The uniform jurisprudence under said section provides that where state law requires that suit be filed to perfect or continue a statutory lien, to preserve the lien it is necessary to file suit in accordance with state law or at least to file a proof of secured claim in the bankruptcy proceeding asking recognition of said lien. See numerous cases summarized at 4 Collier on Bankruptcy (J.W. Moore edition, 1942), Section 67.26. There is no showing that the opponent, Sanitary Plumbing took either.
Such judicial demand for recognition of the lien, in lieu of reinscription was necessary under Louisiana law to preserve the opponent's lien; which, in the absence thereof, expired.
Section 11, sub. f, of the Bankruptcy Act, 11 U.S.C.A. § 29, sub. f, cited by the appellant, to the effect that by the filing of the petition in bankruptcy "the operation of any statute of limitations * * * shall be suspended" during the pendency of the bankruptcy proceedings does not alter the requirement under Section 67, sub. b, above cited, that statutory liens are valid only if perfected according to the requirements of state law. (Emphasis added)

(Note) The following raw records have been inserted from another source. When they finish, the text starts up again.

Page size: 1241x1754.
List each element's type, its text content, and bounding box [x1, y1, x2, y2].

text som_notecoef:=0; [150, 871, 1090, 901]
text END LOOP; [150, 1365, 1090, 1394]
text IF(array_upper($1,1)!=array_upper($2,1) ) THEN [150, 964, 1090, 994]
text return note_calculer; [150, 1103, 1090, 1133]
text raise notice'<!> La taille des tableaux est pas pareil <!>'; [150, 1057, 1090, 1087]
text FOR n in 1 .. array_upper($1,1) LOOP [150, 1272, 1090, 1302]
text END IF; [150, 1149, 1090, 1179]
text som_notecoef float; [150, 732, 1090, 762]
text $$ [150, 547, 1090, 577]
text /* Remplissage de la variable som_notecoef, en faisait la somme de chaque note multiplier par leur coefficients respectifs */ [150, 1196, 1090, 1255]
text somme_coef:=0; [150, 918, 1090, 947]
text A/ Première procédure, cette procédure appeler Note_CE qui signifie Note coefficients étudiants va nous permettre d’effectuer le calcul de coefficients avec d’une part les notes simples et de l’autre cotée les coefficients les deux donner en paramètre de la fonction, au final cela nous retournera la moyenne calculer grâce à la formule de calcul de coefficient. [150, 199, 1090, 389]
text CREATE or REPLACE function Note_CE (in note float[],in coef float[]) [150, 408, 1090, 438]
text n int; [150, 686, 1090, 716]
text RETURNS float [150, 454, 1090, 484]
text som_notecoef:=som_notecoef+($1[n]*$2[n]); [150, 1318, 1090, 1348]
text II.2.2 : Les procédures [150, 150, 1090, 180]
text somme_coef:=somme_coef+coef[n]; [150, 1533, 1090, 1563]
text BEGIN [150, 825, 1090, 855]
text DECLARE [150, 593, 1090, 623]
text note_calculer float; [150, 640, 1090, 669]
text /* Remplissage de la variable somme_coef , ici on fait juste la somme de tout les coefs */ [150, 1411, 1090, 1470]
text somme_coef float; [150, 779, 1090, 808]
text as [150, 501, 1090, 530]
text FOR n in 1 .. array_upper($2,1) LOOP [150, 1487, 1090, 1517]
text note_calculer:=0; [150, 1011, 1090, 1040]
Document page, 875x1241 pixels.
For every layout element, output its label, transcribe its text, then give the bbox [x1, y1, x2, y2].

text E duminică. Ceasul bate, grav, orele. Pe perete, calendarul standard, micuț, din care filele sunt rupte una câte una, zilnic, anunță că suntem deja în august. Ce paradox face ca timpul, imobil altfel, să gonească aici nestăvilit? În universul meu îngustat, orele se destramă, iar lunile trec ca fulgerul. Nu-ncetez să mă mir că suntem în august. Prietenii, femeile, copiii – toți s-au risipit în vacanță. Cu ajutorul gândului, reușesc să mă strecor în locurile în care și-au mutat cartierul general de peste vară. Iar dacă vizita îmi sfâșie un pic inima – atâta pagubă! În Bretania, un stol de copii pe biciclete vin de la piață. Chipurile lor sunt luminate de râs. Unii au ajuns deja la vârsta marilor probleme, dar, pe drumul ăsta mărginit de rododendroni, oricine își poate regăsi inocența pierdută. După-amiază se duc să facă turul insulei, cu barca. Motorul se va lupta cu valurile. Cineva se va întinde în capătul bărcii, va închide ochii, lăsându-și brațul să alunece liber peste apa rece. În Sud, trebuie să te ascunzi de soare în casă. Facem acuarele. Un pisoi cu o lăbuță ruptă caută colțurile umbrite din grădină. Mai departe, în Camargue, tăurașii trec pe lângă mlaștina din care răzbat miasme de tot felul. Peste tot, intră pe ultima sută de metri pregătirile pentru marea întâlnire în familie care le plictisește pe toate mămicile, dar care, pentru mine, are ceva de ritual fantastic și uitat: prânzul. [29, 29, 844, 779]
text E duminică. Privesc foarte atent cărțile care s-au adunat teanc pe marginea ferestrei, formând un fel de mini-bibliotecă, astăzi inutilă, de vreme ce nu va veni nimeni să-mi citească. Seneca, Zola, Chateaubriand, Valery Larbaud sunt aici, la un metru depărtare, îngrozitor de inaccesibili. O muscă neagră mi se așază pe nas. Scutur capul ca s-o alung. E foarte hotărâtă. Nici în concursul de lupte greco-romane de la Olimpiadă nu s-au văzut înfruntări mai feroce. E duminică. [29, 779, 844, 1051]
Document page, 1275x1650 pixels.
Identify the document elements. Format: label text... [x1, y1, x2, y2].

One other point is raised by the attorney for defendant in rule which does not depend upon the facts and circumstances surrounding the bankruptcy proceedings which are referred to only in the appellate briefs. This point is that the work of defendant in rule has never been completed nor accepted so as to commence the running of prescription against the recorded lien in question. It is clear from the record that only minor adjustments needed to be made by defendant in rule on their installations on the premises in question. The necessity to make minor adjustments of this nature does not operate to extend the prescriptive period for filing a material lien or labor lien. Electric Contracting Co. v. Brown, La.App. 1949, 39 So.2d 100; Hicks v. Tate, La.App. 1942, 7 So.2d 737; Hortman-Salmen Co. v. White, 1929, 168 La. 1067, 123 So. 715; Cain v. Central Plumbing Heating Co., La.App., 85 So.2d 376.
For the foregoing reasons the judgment of the District Court is affirmed.